Quote the lines in the items below, starting with the line that contains "Veteranpoolen, Intellego och" and ending after the line that contains "Spel om pengar är reglerat i alla". Reproduce each line without any changes.

→ Source data:
══════

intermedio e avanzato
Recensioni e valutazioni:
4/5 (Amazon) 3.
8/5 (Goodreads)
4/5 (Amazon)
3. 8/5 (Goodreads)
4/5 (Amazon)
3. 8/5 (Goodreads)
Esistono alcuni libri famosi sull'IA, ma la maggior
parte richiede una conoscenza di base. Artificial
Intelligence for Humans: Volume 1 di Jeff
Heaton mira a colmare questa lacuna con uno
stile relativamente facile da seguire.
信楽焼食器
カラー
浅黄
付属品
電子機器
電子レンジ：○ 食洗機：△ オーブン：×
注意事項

══════

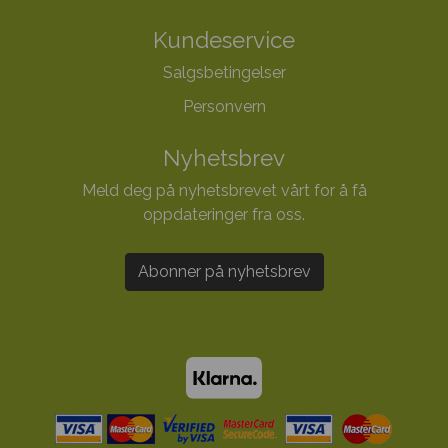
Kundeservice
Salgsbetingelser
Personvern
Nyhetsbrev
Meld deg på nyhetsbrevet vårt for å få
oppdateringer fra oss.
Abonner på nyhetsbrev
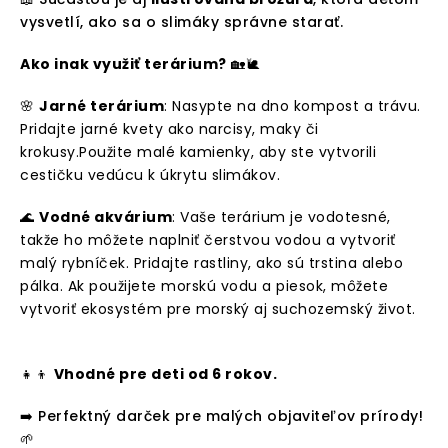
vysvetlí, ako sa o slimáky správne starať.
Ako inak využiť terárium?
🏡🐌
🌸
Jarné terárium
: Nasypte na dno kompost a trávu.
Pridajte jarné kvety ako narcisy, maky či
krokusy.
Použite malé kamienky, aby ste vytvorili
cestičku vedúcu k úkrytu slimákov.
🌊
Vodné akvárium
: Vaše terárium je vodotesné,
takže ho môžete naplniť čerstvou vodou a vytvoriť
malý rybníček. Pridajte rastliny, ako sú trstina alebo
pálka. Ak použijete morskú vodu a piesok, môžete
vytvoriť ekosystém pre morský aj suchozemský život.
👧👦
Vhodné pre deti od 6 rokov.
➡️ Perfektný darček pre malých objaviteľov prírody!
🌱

══════

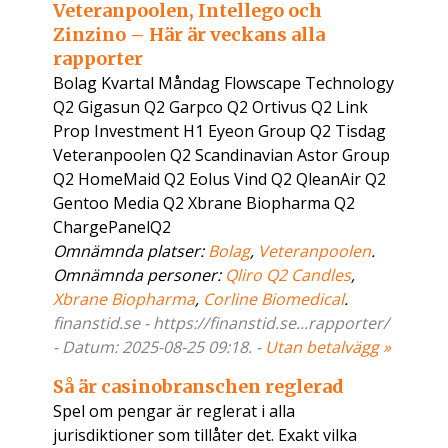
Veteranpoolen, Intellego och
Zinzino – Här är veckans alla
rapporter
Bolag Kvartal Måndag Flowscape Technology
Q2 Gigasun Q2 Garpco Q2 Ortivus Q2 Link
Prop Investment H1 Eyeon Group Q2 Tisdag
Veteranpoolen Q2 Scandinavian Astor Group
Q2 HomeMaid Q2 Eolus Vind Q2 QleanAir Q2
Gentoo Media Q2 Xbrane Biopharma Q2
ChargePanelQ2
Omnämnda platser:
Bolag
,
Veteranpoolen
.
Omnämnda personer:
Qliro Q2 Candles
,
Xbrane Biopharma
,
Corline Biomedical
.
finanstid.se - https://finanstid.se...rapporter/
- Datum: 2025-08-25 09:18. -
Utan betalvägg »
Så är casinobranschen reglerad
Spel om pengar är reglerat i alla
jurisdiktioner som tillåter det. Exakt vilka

══════

→ Task answer:
Veteranpoolen, Intellego och
Zinzino – Här är veckans alla
rapporter
Bolag Kvartal Måndag Flowscape Technology
Q2 Gigasun Q2 Garpco Q2 Ortivus Q2 Link
Prop Investment H1 Eyeon Group Q2 Tisdag
Veteranpoolen Q2 Scandinavian Astor Group
Q2 HomeMaid Q2 Eolus Vind Q2 QleanAir Q2
Gentoo Media Q2 Xbrane Biopharma Q2
ChargePanelQ2
Omnämnda platser:
Bolag
,
Veteranpoolen
.
Omnämnda personer:
Qliro Q2 Candles
,
Xbrane Biopharma
,
Corline Biomedical
.
finanstid.se - https://finanstid.se...rapporter/
- Datum: 2025-08-25 09:18. -
Utan betalvägg »
Så är casinobranschen reglerad
Spel om pengar är reglerat i alla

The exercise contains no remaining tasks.